_Task item 1_: Please repeat, word for word, the passage of the thesis announcement starting at "Joost Rommers defends" and ending at "is coming next.".

_Selected extract_:
----------

When listeners anticipate that a word like "apple" will be mentioned next, what aspects of the apple do they predict? Joost Rommers, PhD in MPI's Psychology of Language Department, concluded that predictions can be specific and include visual aspects such as the roundness of the apple. Rommers defended his thesis 'Seeing what's next: Processing and anticipating language referring to objects' on November 25 at 13:00, in the Radboud University Aula. He graduated cum laude.
Joost Rommers defends PhD on November 25

November 22, 2013

Joost Rommers studied interactions between language and other cognitive functions as listeners and readers processed and anticipated language referring to objects. In one of his experiments, he noticed a rapid linking process between language and vision: as participants listened to sentences, their eye movements showed that they began mapping words onto objects at a visual level before they had even heard these words. In some sense, Rommers observed that predictive sentence contexts allow listeners to "see" what is coming next.

In another set of experiments, he showed that visual representations do not influence language processing performance equally in all tasks. The context is crucial for the activation of visual information.

Links between language, vision and attention

Rommers also looked at the underlying mechanisms and found that predictive language processing is supported in part by mechanisms that are not unique to language processing. "For instance, participants who predict strongly in sentence contexts also tend to rely strongly on predictive cues in a nonverbal task", Rommers notes. His findings do not confirm strong forms of theories that propose predictions during comprehension to be generated by covert language production, because the brain activity underlying reading predictable sentences is distinct from that of completing sentences out loud. "Prediction is likely to rely on multiple mechanisms", he concludes. "My thesis underscored context-dependent links between language, vision and attention."

----------

_Available data_:
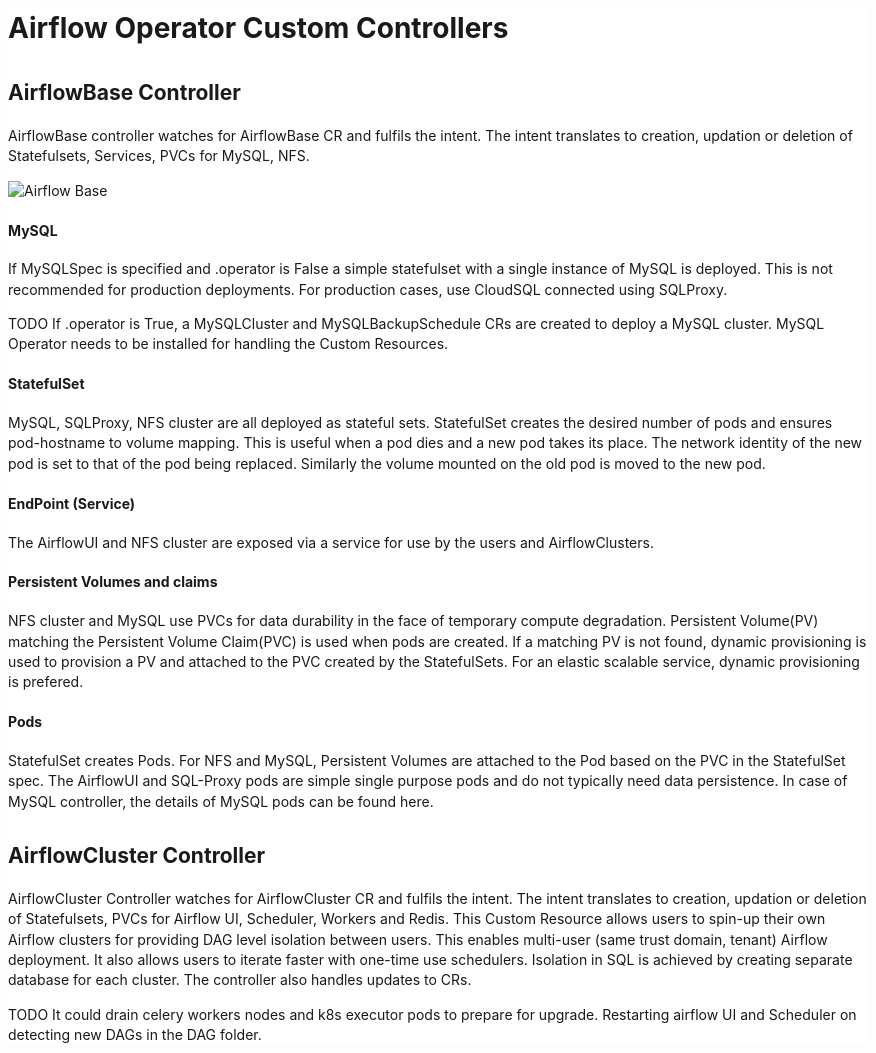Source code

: # Airflow Operator Custom Controllers

## AirflowBase Controller
AirflowBase controller  watches for AirflowBase CR and fulfils the intent. The intent translates to creation, updation or deletion of Statefulsets, Services, PVCs for MySQL, NFS.

![Airflow Base](airflow-base.png)

#### MySQL
If MySQLSpec is specified and .operator is False a simple statefulset with a single instance of MySQL is deployed. This is not recommended for production deployments. For production cases, use CloudSQL connected using SQLProxy.

TODO
If .operator is True, a MySQLCluster and MySQLBackupSchedule CRs are created to deploy a MySQL cluster. MySQL Operator needs to be installed for handling the Custom Resources.

#### StatefulSet
MySQL, SQLProxy, NFS cluster are all deployed as stateful sets. StatefulSet creates the desired number of pods and ensures pod-hostname to volume mapping. This is useful when a pod dies and a new pod takes its place. The network identity of the new pod is set to that of the pod being replaced. Similarly the volume mounted on the old pod is moved to the new pod.

#### EndPoint (Service)
The AirflowUI and NFS cluster are exposed via a service for use by the users and AirflowClusters.

#### Persistent Volumes and claims
NFS cluster and MySQL use PVCs for data durability in the face of temporary compute degradation. Persistent Volume(PV) matching the Persistent Volume Claim(PVC)  is used when pods are created. If a matching PV is not found, dynamic provisioning is used to provision a PV and attached to the PVC created by the StatefulSets. For an elastic scalable service, dynamic provisioning is prefered.

#### Pods
StatefulSet creates Pods. For NFS and MySQL, Persistent Volumes are attached to the Pod based on the PVC in the StatefulSet spec.  The AirflowUI and SQL-Proxy pods are simple single purpose pods and do not typically need data persistence. In case of MySQL controller, the details of MySQL pods can be found here.

## AirflowCluster Controller

AirflowCluster Controller watches for AirflowCluster CR and fulfils the intent. The intent translates to creation, updation or deletion of Statefulsets, PVCs for Airflow UI, Scheduler, Workers and Redis. This Custom Resource allows users to spin-up their own Airflow clusters for providing DAG level isolation between users. This enables multi-user (same trust domain, tenant) Airflow deployment. It also allows users to iterate faster with one-time use schedulers. Isolation in SQL is achieved by creating separate database for each cluster. The controller also handles updates to CRs.

TODO
It could drain celery workers nodes and k8s executor pods to prepare for upgrade.
Restarting airflow UI and Scheduler on detecting new DAGs in the DAG folder.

----------

_Task item 2_: From the records, reproduce the lines starting at the line that contains "#### EndPoint (Service)" and ending at the line that contains "The AirflowUI and NFS", both included.

_Written reply 1_:
Joost Rommers defends PhD on November 25

November 22, 2013

Joost Rommers studied interactions between language and other cognitive functions as listeners and readers processed and anticipated language referring to objects. In one of his experiments, he noticed a rapid linking process between language and vision: as participants listened to sentences, their eye movements showed that they began mapping words onto objects at a visual level before they had even heard these words. In some sense, Rommers observed that predictive sentence contexts allow listeners to "see" what is coming next.

_Written reply 2_:
#### EndPoint (Service)
The AirflowUI and NFS cluster are exposed via a service for use by the users and AirflowClusters.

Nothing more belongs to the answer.